### SELECTED EXTRACT:
BEGIN
While housing has more prominence in the amended Growth Plan, with its own section, than it did in 2006, the question is: just how substantive is it?

Dillon Consulting partner Ann Joyner told NRU that the amendments are mostly a matter of ensuring consistency between the Growth Plan and other provincial policy, particularly the Provincial Policy Statement. This is beneficial in terms of adding clarity in directing municipal policy and during OMB hearings.

“There’s not going to be any confusion anymore about how the PPS housing policy relates to the Growth Plan... The issue was always around how much land needs to be available for housing and how to connect the housing to the intensification targets and now there’s no question about it. It’s very clear that the intensification targets are going to be applied by every municipality having to do a housing strategy.

Joyner says that the inclusion of a housing section was likely spurred by recent media attention given to housing affordability issues. However, she says the new emphasis is a step in the right direction.

“By having a housing section and really emphasizing affordability and mix, I think it’s also speaking to the issues that have been so much in the press recently about making sure we have affordable mixed housing available for all people... I think this section is saying ‘yes, we are going to have intensification but we’re also going to look at how we create the housing in a way that makes it accessible for all people’.”

Former Waterloo Region community planning director Kevin Eby concurs. He told NRU that the inclusion of the housing section is an indication of the extensive attention the issue has been receiving.

“I think it’s become fairly clear that the rise in housing prices we’ve seen in the GTA are not related to the shortage of designated land.”

Eby added that two substantive polices in the housing section signal a significant shift in thinking, which he says will have a positive impact. One is the requirement that municipalities consider encouraging a variety of unit sizes in multi-residential developments. The other is allowing municipalities to use only land in built-up areas to meet intensification targets, making it possible to meet growth targets without using any greenfield lands.

Ontario Home Builders’ Association CEO Joe Vaccaro doubts that the growth plan will have much of an effect on the housing market, at least in the short term.

Vaccaro wants the province to be directly involved in dictating density around transit stations rather than only setting minimum standards for municipalities to follow. To increase housing supply and maintain affordability, he wants local barriers to development removed and provincial investment in infrastructure increased.

“It’s important that the province learn from the last round of growth planning decisions and do their job of funding, timing and improving infrastructure to support the next wave of housing options,” Vaccaro told NRU.

A municipal affairs spokesperson said in an email to NRU, that the amended Growth Plan encourages a variety of housing types in order to promote affordability.

The amended Growth Plan goes into effect on July 1.
END
### WHAT NEEDS TO BE DONE:
In the excerpt on the amended Growth Plan's housing section, which two policies does Kevin Eby describe as substantive?

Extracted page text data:
BEGIN
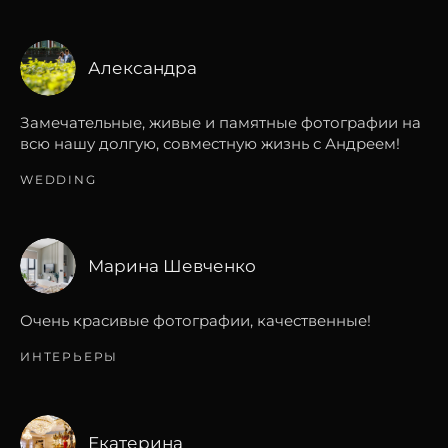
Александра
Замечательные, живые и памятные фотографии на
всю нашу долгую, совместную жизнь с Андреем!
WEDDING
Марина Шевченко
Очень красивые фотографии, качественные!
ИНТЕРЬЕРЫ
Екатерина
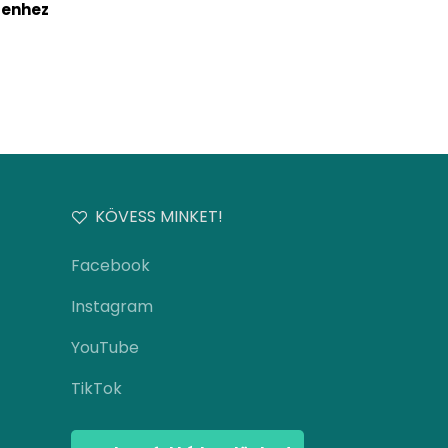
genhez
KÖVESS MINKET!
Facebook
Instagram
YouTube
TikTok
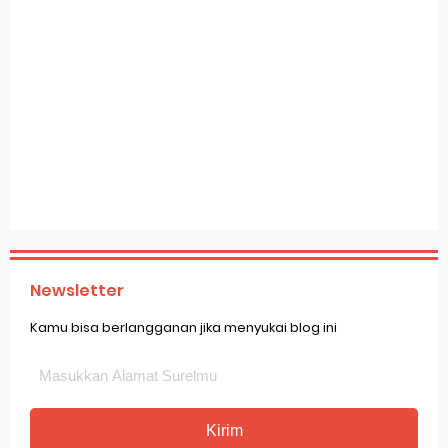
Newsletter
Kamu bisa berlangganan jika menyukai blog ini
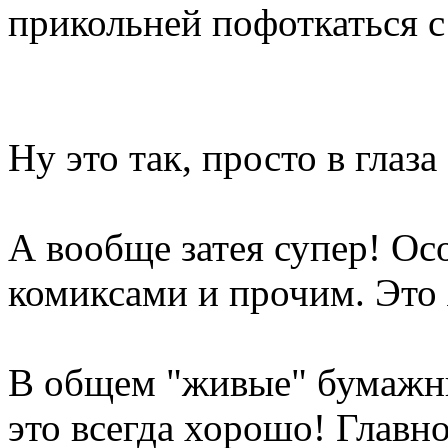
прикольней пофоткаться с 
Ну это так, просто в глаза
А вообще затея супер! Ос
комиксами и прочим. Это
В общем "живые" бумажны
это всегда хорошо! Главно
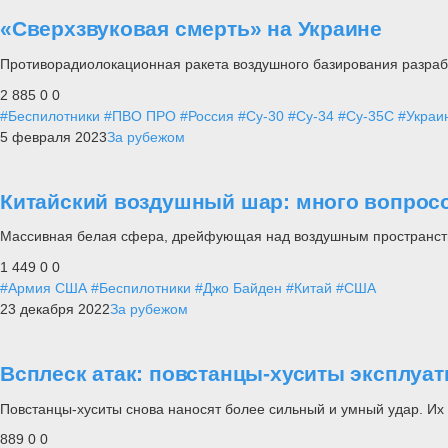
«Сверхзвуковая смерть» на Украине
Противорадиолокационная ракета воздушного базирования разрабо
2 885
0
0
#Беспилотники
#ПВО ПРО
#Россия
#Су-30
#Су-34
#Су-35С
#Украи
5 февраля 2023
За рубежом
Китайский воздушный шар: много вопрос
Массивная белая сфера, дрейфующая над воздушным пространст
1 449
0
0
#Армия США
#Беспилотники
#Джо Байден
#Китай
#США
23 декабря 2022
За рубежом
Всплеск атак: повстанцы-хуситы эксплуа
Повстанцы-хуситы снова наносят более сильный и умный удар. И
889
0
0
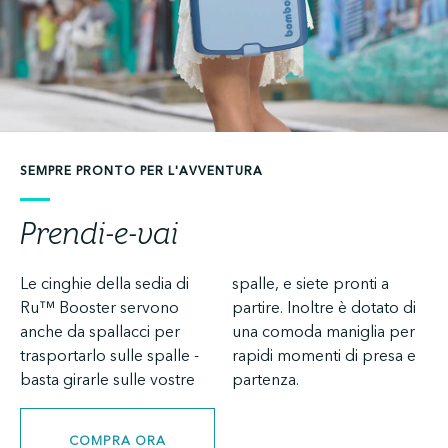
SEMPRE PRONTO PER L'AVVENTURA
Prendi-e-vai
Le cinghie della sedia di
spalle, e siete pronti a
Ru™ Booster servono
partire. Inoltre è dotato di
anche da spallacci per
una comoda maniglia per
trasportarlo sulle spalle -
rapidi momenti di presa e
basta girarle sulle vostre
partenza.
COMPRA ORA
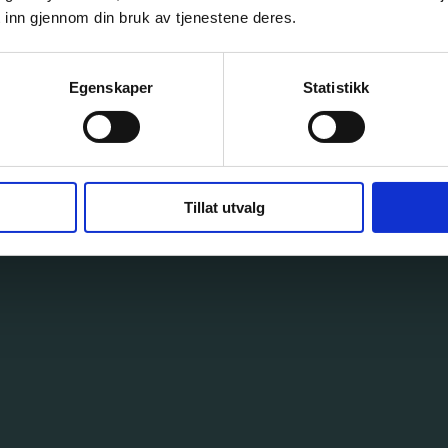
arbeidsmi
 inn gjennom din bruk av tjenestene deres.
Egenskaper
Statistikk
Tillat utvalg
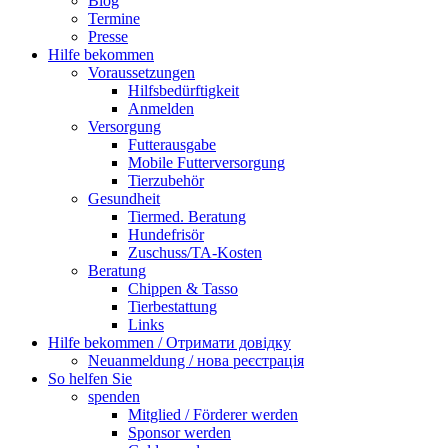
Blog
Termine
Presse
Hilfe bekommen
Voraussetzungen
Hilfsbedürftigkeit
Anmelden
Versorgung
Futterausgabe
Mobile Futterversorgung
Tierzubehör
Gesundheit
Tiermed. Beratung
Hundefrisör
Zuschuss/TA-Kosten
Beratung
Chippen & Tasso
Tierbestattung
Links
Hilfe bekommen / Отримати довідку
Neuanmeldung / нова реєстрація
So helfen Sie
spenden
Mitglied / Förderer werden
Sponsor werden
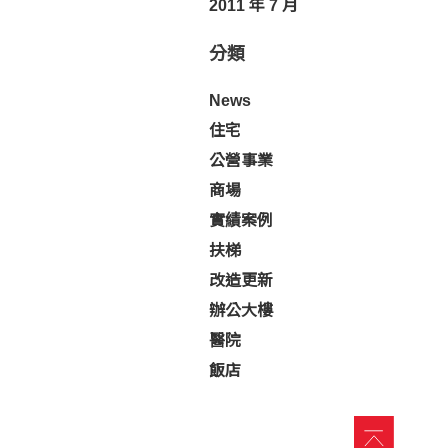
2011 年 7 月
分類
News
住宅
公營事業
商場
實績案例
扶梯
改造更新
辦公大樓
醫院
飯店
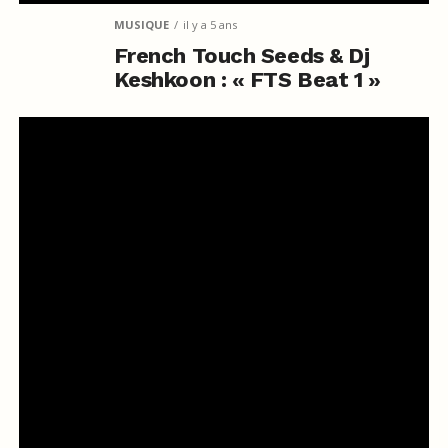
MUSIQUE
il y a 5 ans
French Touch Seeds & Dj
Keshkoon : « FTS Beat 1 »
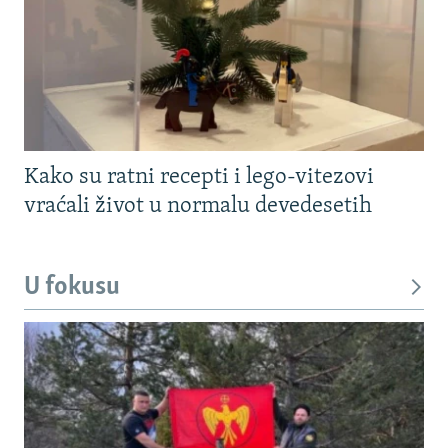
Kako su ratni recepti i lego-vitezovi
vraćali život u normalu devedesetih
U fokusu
END
### SOLUTION TO THIS TASK:
The requirement that municipalities consider encouraging a variety of unit sizes in multi-residential developments, and permission for municipalities to use only land in built-up areas to meet intensification targets.